Some things to ponder. If you, even just sometimes:

1. Respond genuinely to people's "Frustration" posts, commiserating and consoling
2. Welcome new SAS members with open arms
3. Share your experiences with meds or give advice as to how to talk to your doctor
4. Compliment someone on their gorgeous (and I've yet to see an ugly SAS member) pictures
5. Participate in a fun SAS "Just for Fun" game
6. Make *real* friends, here (and just because they're internet friends doesn't mean they're not real)
7. Make someone's day just a little bit brighter -- and you've ALL done that.

So you're ALL nice, GREAT people! SA or no! 

xoxo
Maggi


----------



## Strychnyne (Mar 28, 2006)

Yeah have to agree, everyone here is so nice. It's refreshing since most forums I've been to have their shares of trolls or jerks, but here I haven't seen any of that. 

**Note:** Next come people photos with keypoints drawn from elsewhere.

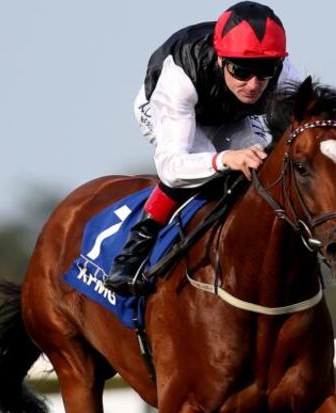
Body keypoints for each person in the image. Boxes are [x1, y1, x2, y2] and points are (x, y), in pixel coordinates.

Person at [104, 1, 302, 296]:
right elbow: (172, 169)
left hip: (232, 117)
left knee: (262, 161)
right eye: (241, 71)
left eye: (264, 73)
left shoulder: (283, 73)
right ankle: (134, 251)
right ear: (222, 60)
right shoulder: (180, 76)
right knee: (204, 167)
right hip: (173, 112)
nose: (253, 84)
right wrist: (225, 159)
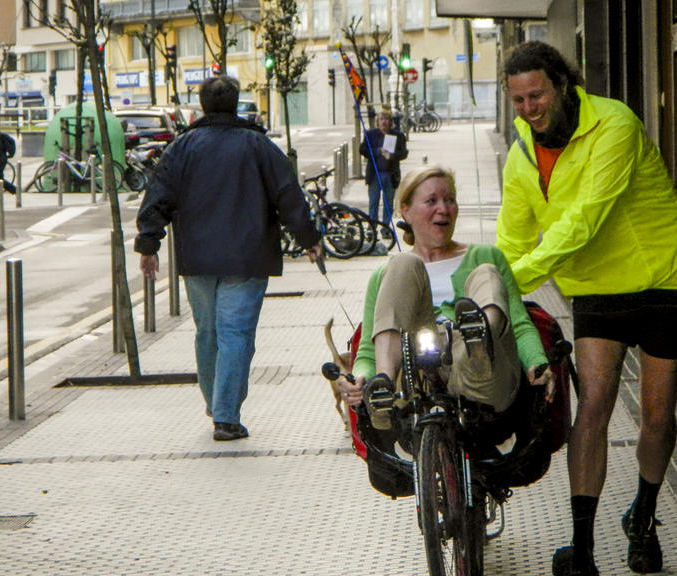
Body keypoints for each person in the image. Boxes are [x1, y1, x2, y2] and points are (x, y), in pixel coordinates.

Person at [496, 41, 677, 576]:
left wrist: (516, 279)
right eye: (517, 99)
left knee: (656, 416)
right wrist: (491, 283)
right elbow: (513, 236)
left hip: (662, 277)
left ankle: (643, 513)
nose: (528, 107)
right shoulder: (521, 154)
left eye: (536, 94)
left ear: (563, 85)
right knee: (593, 407)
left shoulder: (615, 124)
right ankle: (583, 546)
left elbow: (586, 218)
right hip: (594, 287)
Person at [135, 76, 322, 441]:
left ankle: (216, 402)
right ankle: (226, 414)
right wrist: (309, 238)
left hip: (198, 259)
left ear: (202, 105)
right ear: (236, 103)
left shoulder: (182, 147)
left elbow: (158, 195)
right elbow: (288, 194)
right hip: (248, 258)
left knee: (209, 333)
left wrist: (148, 245)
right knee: (235, 334)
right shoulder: (258, 145)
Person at [336, 165, 554, 457]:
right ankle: (384, 387)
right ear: (406, 212)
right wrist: (359, 378)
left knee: (486, 271)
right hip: (416, 379)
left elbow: (518, 323)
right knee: (400, 264)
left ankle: (480, 341)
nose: (444, 209)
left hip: (482, 380)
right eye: (432, 201)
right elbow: (366, 350)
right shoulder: (385, 276)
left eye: (450, 200)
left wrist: (537, 362)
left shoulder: (484, 255)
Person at [360, 109, 408, 225]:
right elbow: (362, 150)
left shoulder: (398, 135)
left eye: (386, 119)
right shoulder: (370, 135)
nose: (383, 122)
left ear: (391, 122)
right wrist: (377, 151)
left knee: (388, 203)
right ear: (377, 122)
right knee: (373, 202)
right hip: (375, 174)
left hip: (390, 174)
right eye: (381, 119)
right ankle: (372, 227)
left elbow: (404, 153)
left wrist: (392, 156)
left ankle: (385, 227)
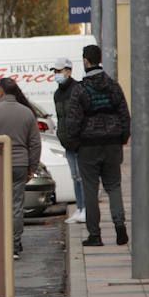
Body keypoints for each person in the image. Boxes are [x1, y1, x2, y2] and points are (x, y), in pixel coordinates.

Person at [58, 44, 131, 247]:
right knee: (114, 187)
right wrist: (122, 138)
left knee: (90, 189)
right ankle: (119, 227)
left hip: (88, 146)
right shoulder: (114, 86)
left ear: (85, 61)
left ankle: (95, 235)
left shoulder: (80, 89)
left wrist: (74, 145)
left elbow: (73, 121)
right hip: (112, 144)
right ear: (99, 59)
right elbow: (125, 115)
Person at [0, 77, 42, 259]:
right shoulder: (27, 113)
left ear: (1, 92)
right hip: (20, 165)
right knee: (16, 206)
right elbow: (35, 143)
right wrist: (32, 167)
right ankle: (14, 244)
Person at [50, 56, 86, 224]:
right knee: (74, 175)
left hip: (80, 140)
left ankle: (85, 208)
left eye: (59, 71)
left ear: (69, 71)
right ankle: (80, 208)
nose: (57, 74)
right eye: (55, 71)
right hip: (68, 142)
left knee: (81, 176)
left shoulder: (77, 89)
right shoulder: (58, 94)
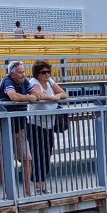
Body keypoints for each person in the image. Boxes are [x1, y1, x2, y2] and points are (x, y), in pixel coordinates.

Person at [0, 57, 37, 195]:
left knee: (27, 157)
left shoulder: (24, 81)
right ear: (12, 74)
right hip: (4, 127)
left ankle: (27, 190)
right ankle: (5, 190)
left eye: (24, 72)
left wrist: (32, 96)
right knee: (3, 159)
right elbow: (13, 96)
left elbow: (35, 94)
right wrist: (28, 98)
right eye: (20, 72)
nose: (23, 75)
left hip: (20, 125)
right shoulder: (7, 81)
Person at [27, 55, 67, 184]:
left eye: (48, 71)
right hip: (36, 125)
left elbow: (63, 94)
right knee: (38, 155)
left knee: (47, 154)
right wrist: (54, 97)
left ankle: (41, 182)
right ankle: (38, 184)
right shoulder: (34, 82)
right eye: (43, 72)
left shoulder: (50, 81)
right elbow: (39, 95)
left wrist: (55, 96)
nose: (46, 74)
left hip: (49, 124)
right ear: (37, 73)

Definatly the most friendly forum I've seen. Thanks everyone! :thanks


----------



## pixiedust (Aug 11, 2005)

These are the nicest people I've found on the net. It makes me wish more people had SA, the world might be a nicer place.


----------



## alternativesong (Apr 5, 2006)

:agree I think SA really makes you a more compassionate person in a lot of ways. It makes you stop and think about someone's feelings since you know how hard it is.


----------



## On the way (Feb 9, 2006)

I'm a jerk sometimes, but the moderators delete those posts.


----------



## Drella (Dec 4, 2004)

LittleZion said:


> I'm a jerk sometimes, but the moderators delete those posts.

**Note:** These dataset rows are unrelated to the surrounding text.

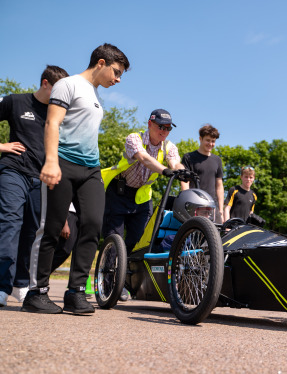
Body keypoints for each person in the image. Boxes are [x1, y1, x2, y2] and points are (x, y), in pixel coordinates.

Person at [22, 43, 130, 315]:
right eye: (116, 72)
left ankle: (75, 292)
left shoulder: (95, 95)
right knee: (51, 228)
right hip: (63, 163)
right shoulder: (67, 85)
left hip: (91, 168)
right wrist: (50, 161)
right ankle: (37, 293)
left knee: (93, 225)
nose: (117, 79)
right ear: (101, 63)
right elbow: (53, 123)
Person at [0, 65, 69, 308]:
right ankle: (1, 287)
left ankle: (21, 284)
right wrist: (2, 146)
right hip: (13, 171)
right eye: (59, 90)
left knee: (33, 234)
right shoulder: (15, 102)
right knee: (10, 224)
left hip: (42, 180)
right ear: (45, 83)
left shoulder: (59, 115)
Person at [101, 109, 184, 254]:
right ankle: (108, 275)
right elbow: (144, 158)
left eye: (168, 128)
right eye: (161, 127)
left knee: (139, 243)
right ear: (150, 124)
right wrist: (164, 170)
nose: (164, 131)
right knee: (113, 240)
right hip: (119, 193)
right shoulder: (134, 138)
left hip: (142, 199)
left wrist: (181, 171)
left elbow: (175, 162)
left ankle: (128, 275)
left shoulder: (169, 146)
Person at [181, 124, 224, 223]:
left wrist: (220, 209)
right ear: (200, 139)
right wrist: (186, 203)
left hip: (213, 207)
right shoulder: (189, 157)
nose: (210, 144)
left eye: (213, 141)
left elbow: (219, 185)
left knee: (216, 237)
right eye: (208, 140)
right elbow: (185, 182)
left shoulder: (217, 160)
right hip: (195, 205)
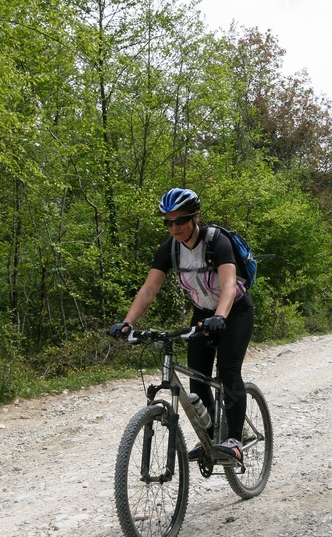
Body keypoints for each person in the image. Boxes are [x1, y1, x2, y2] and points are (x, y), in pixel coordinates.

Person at [109, 188, 254, 463]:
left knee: (228, 370)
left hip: (234, 311)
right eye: (168, 222)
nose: (174, 227)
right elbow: (149, 290)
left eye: (180, 221)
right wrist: (128, 322)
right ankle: (211, 441)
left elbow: (228, 287)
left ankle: (234, 440)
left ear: (195, 218)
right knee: (197, 376)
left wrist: (221, 317)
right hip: (203, 313)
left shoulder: (217, 242)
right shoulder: (169, 249)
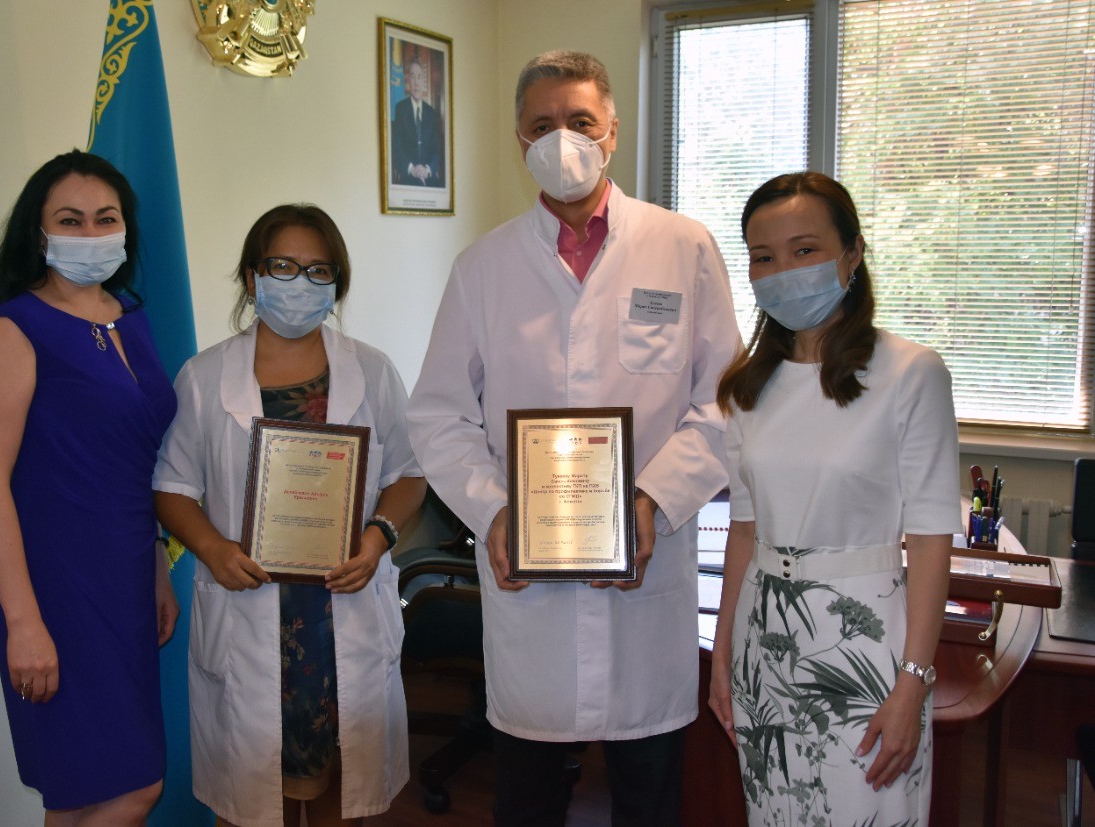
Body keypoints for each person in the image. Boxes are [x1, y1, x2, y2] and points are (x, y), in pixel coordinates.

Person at [407, 50, 740, 825]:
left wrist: (654, 496)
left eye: (581, 122)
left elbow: (724, 402)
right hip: (533, 587)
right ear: (519, 141)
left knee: (649, 791)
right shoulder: (482, 267)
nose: (564, 140)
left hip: (645, 578)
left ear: (613, 131)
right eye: (543, 126)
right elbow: (439, 412)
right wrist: (495, 511)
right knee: (527, 794)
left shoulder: (682, 247)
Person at [152, 204, 426, 827]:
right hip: (250, 604)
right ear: (253, 278)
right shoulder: (203, 378)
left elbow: (410, 474)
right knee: (249, 800)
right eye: (283, 266)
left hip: (340, 610)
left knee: (338, 789)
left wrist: (378, 538)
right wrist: (213, 550)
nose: (299, 283)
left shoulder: (373, 371)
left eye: (318, 270)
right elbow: (170, 487)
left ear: (336, 284)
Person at [708, 171, 960, 825]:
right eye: (763, 257)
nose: (781, 270)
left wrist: (913, 680)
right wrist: (723, 656)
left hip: (863, 642)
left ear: (852, 254)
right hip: (766, 637)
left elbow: (932, 539)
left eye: (804, 249)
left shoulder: (911, 373)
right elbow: (744, 528)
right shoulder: (745, 387)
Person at [0, 150, 178, 824]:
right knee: (123, 786)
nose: (91, 233)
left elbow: (135, 465)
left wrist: (157, 570)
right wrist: (23, 621)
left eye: (105, 218)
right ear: (40, 232)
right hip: (54, 589)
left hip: (125, 583)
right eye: (70, 220)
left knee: (98, 787)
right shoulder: (14, 329)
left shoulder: (131, 318)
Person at [391, 57, 444, 187]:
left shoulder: (431, 113)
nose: (416, 82)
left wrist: (427, 169)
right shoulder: (401, 109)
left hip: (429, 177)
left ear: (423, 82)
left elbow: (436, 151)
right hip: (408, 177)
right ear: (408, 81)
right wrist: (412, 169)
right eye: (413, 77)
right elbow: (396, 149)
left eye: (419, 77)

 :b I am, too, but they keep mine around!


----------



## Toonia (Jan 26, 2006)

itsmemaggi said:


> It helps to know that you are a nice person...
> So you're ALL nice, GREAT people! SA or no!
> 
> xoxo
> Maggi


You're nice people too!! :thanks


----------



## skigirl81 (Nov 12, 2004)

Love your post Maggi ~

I agree the ppl on here are so nice and comforting


----------



## Jess (Oct 23, 2004)

*thank you*

Thanks Maggie, you seem very sweet and very smart too. Thanks for brightening things up with some of your posts. Sometimes all I need is one "upper" post to get me through the day and yours have provided me with that


----------



## sslhea (Sep 30, 2005)

Minus SA, I'm so happy to be a part of this crowd!


----------



## little rosalyn (Jun 22, 2006)

:yay yay!~


----------



## jijiji (Feb 5, 2011)

actually i'm quite a b i t c h. i'm not nice like everyone here. i love people and will take care of them but i SUCK at social niceties and say whatever the **** i want. i do mind feelings, but sometimes other things are more important


----------



## Aarmin (Feb 27, 2011)

Am I nice? Am I?


----------



## daniel1989 (Feb 14, 2011)

I'm usually to unhappy with myself to be nice to people, money problems and family problems make it worse.


----------



## Kennnie (Oct 21, 2010)

im actually a *** hole


----------



## daniel1989 (Feb 14, 2011)

Kennnie said:


> im actually a *** hole


I don't blame you aye life is hard and a *****.


----------



## A Human (Mar 2, 2011)

Only been a member two days and you all are the definition of nice.


----------



## Mae West (Sep 15, 2005)

The people on this board make me feel happy to know there is people out there that I can relate to. A lot of people are also pretty open minded which I like.


----------